Request: Reproduce every line of text in the data below verbatim and in the same order. Leave the pictures out of your answer.
□ □ □ □
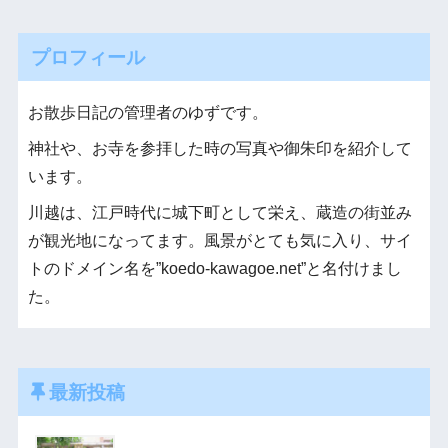
プロフィール
お散歩日記の管理者のゆずです。
神社や、お寺を参拝した時の写真や御朱印を紹介して
います。
川越は、江戸時代に城下町として栄え、蔵造の街並み
が観光地になってます。風景がとても気に入り、サイ
トのドメイン名を”koedo-kawagoe.net”と名付けまし
た。
最新投稿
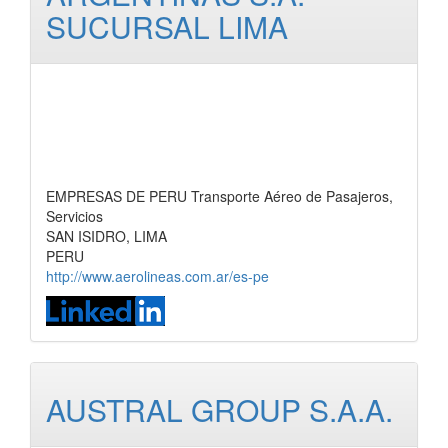
SUCURSAL LIMA
EMPRESAS DE PERU Transporte Aéreo de Pasajeros,
Servicios
SAN ISIDRO, LIMA
PERU
http://www.aerolineas.com.ar/es-pe
AUSTRAL GROUP S.A.A.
□ □ □ □
Solution to this task:
プロフィール
お散歩日記の管理者のゆずです。
神社や、お寺を参拝した時の写真や御朱印を紹介して
います。
川越は、江戸時代に城下町として栄え、蔵造の街並み
が観光地になってます。風景がとても気に入り、サイ
トのドメイン名を”koedo-kawagoe.net”と名付けまし
た。
最新投稿
SUCURSAL LIMA
EMPRESAS DE PERU Transporte Aéreo de Pasajeros,
Servicios
SAN ISIDRO, LIMA
PERU
http://www.aerolineas.com.ar/es-pe
AUSTRAL GROUP S.A.A.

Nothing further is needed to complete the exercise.